The corollary is that we can’t cast out these devils alone. For me the message of Easter is that God wants to help us without any conditions other than be. here. now. He gives that message to Mary. He tells Martha not to shame her sister, but to join her. The ultimate commandment is to love one another, and even if Jesus and God are not your thing, I hope you will be with me on this much: if we want to cast out our devils we must have compassion for ourselves and for all the other women who are struggling. Black, white, or brown; rich or poor; gay or straight; co-sleeping or sleep training; breast or bottle; and, all the other shit (significant and insignificant) that we allow to divide us—we need to stop that madness and support one another.

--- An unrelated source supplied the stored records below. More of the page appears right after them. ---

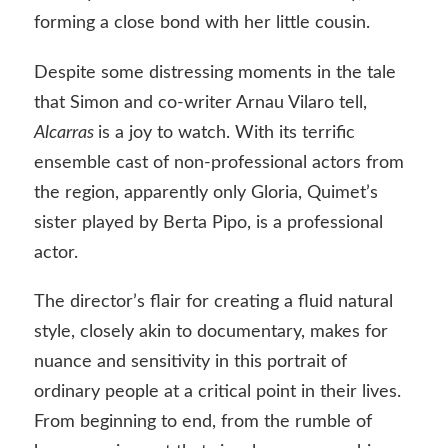
forming a close bond with her little cousin.
Despite some distressing moments in the tale
that Simon and co-writer Arnau Vilaro tell,
Alcarras
is a joy to watch. With its terrific
ensemble cast of non-professional actors from
the region, apparently only Gloria, Quimet’s
sister played by Berta Pipo, is a professional
actor.
The director’s flair for creating a fluid natural
style, closely akin to documentary, makes for
nuance and sensitivity in this portrait of
ordinary people at a critical point in their lives.
From beginning to end, from the rumble of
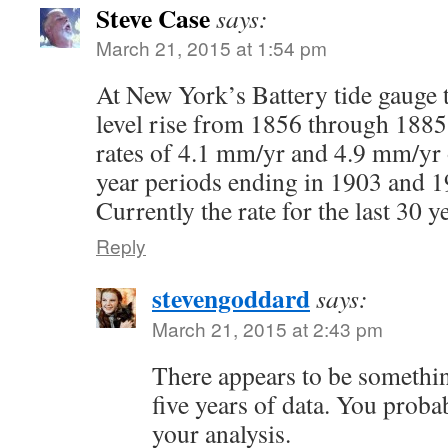
Steve Case
says:
March 21, 2015 at 1:54 pm
At New York’s Battery tide gauge t
level rise from 1856 through 188
rates of 4.1 mm/yr and 4.9 mm/yr 
year periods ending in 1903 and 1
Currently the rate for the last 30 y
Reply
stevengoddard
says:
March 21, 2015 at 2:43 pm
There appears to be somethin
five years of data. You probab
your analysis.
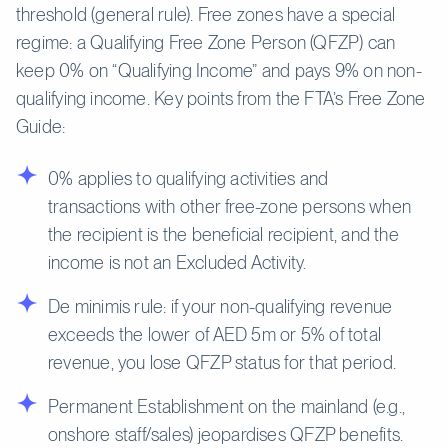
threshold (general rule). Free zones have a special
regime: a Qualifying Free Zone Person (QFZP) can
keep 0% on “Qualifying Income” and pays 9% on non-
qualifying income. Key points from the FTA’s Free Zone
Guide:
0% applies to qualifying activities and
transactions with other free-zone persons when
the recipient is the beneficial recipient, and the
income is not an Excluded Activity.
De minimis rule: if your non-qualifying revenue
exceeds the lower of AED 5m or 5% of total
revenue, you lose QFZP status for that period.
Permanent Establishment on the mainland (e.g.,
onshore staff/sales) jeopardises QFZP benefits.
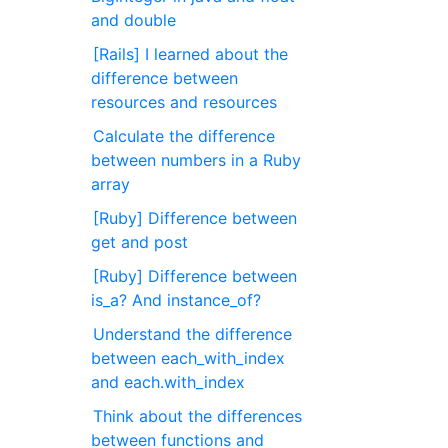
and double
[Rails] I learned about the
difference between
resources and resources
Calculate the difference
between numbers in a Ruby
array
[Ruby] Difference between
get and post
[Ruby] Difference between
is_a? And instance_of?
Understand the difference
between each_with_index
and each.with_index
Think about the differences
between functions and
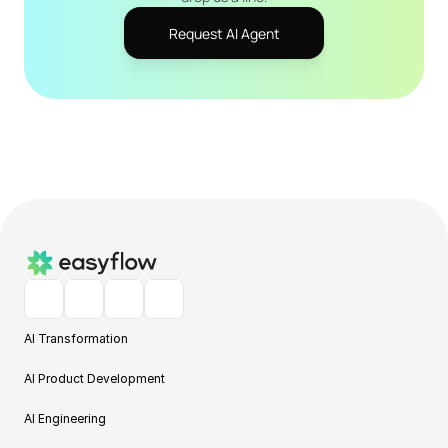
Request AI Agent
AI Transformation
AI Product Development
AI Engineering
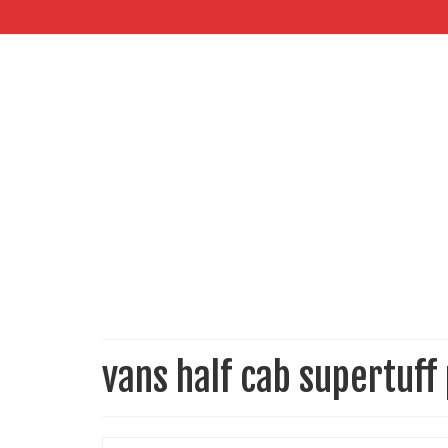
vans half cab supertuff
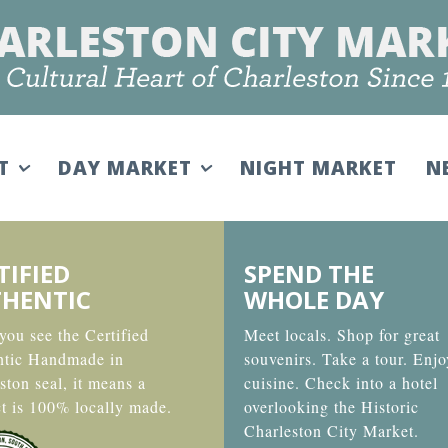
IT
DAY MARKET
NIGHT MARKET
N
TIFIED
SPEND THE
HENTIC
WHOLE DAY
ou see the Certified
Meet locals. Shop for great
ntic Handmade in
souvenirs. Take a tour. Enjo
ston seal, it means a
cuisine. Check into a hotel
t is 100% locally made.
overlooking the Historic
Charleston City Market.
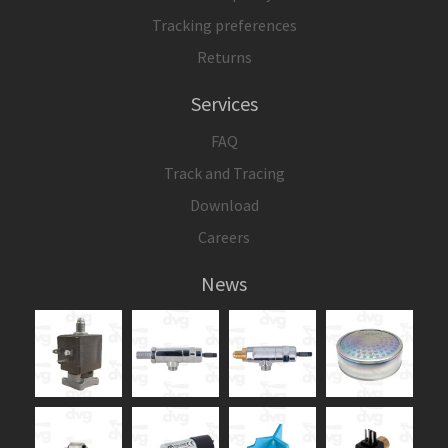
Tracking preferences
Returns
Services
FAQ
Track and Tracing
Download
Careers
News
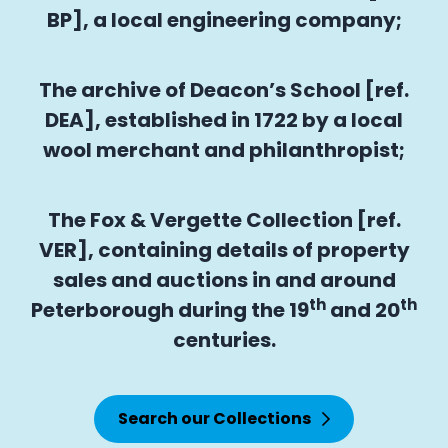
BP], a local engineering company;
The archive of Deacon’s School [ref.
DEA], established in 1722 by a local
wool merchant and philanthropist;
The Fox & Vergette Collection [ref.
VER], containing details of property
sales and auctions in and around
th
th
Peterborough during the 19
and 20
centuries.
Search our Collections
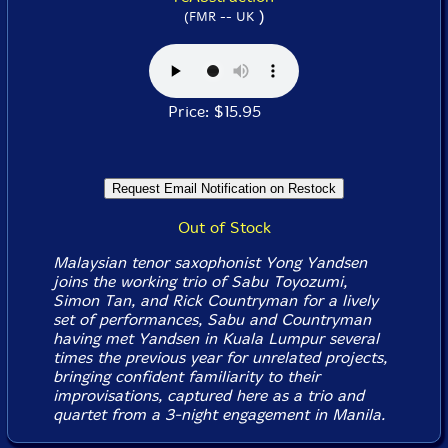
)
(FMR -- UK
Price: $15.95
Out of Stock
Malaysian tenor saxophonist Yong Yandsen
joins the working trio of Sabu Toyozumi,
Simon Tan, and Rick Countryman for a lively
set of performances, Sabu and Countryman
having met Yandsen in Kuala Lumpur several
times the previous year for unrelated projects,
bringing confident familiarity to their
improvisations, captured here as a trio and
quartet from a 3-night engagement in Manila.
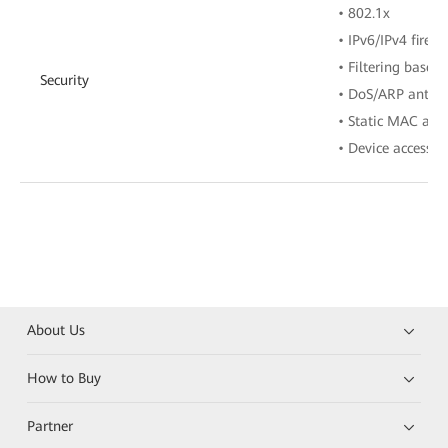
• 802.1x
• IPv6/IPv4 firewa
• Filtering base
Security
• DoS/ARP anti-a
• Static MAC add
• Device access c
About Us
How to Buy
Partner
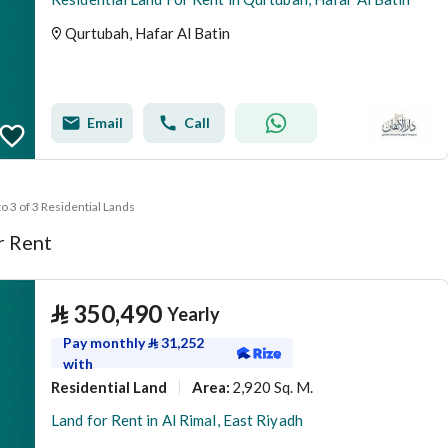
Qurtubah, Hafar Al Batin
Email
Call
to 3 of 3 Residential Lands
r Rent
⃁
350,490
Yearly
Pay monthly
⃁
31,252
with
Residential Land
2,920 Sq. M.
Area
:
Land for Rent in Al Rimal, East Riyadh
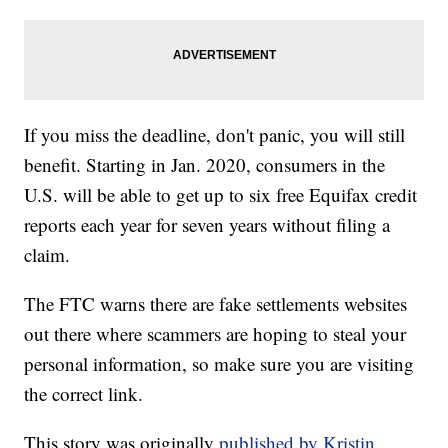
If you miss the deadline, don't panic, you will still
benefit. Starting in Jan. 2020, consumers in the
U.S. will be able to get up to six free Equifax credit
reports each year for seven years without filing a
claim.
The FTC warns there are fake settlements websites
out there where scammers are hoping to steal your
personal information, so make sure you are visiting
the correct link.
This story was originally
published by Kristin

At the moment I lost my cool in the middle of that crowded church I felt completely and utterly alone. If another woman had stopped me and said “I know. It’s hard. You got them all dressed up and here on time. You done good, and you don’t have to do anything more.” I think I would have been OK. But it didn’t happen. And it rarely ever does. We stay in our cocoons, pretend we don’t see these little moments of daily struggle. I am as guilty as anyone, but I want that to change. If I can show more compassion for others, maybe I can learn to have that same compassion for myself and stop wasting so much time folding the fucking towels.
For my part, I’m going back to my roots and gathering inspiration from the counter cultural women of my Catholic faith: from medieval mystic Margery Kempe, who freed herself from the strictures of middle-class marriage, preached the gospels, wrote the first autobiography in English, and had sex with Jesus (no joke. read her book.) to the Nuns on The Bus, who fight for social justice across the U.S., and Sister Helen Prejean, who never tires in her fight against capital punishment. These are women who call bullshit on society’s way of doing business. Women fighting the good fight. More of this please.
I’m not a nun. I’m not Gloria Steinem or Angela Davis either. But I can break the cycle of patriarchal bullshit in small ways, by reaching out to the women I see every day and letting them know that they can put down the makeup brush, the mop, the spatula, the baby carrier, and the boardroom notepad—whatever perfection they are seeking—and reach out for that human support we all need so much so that we don’t feel alone in the crowd.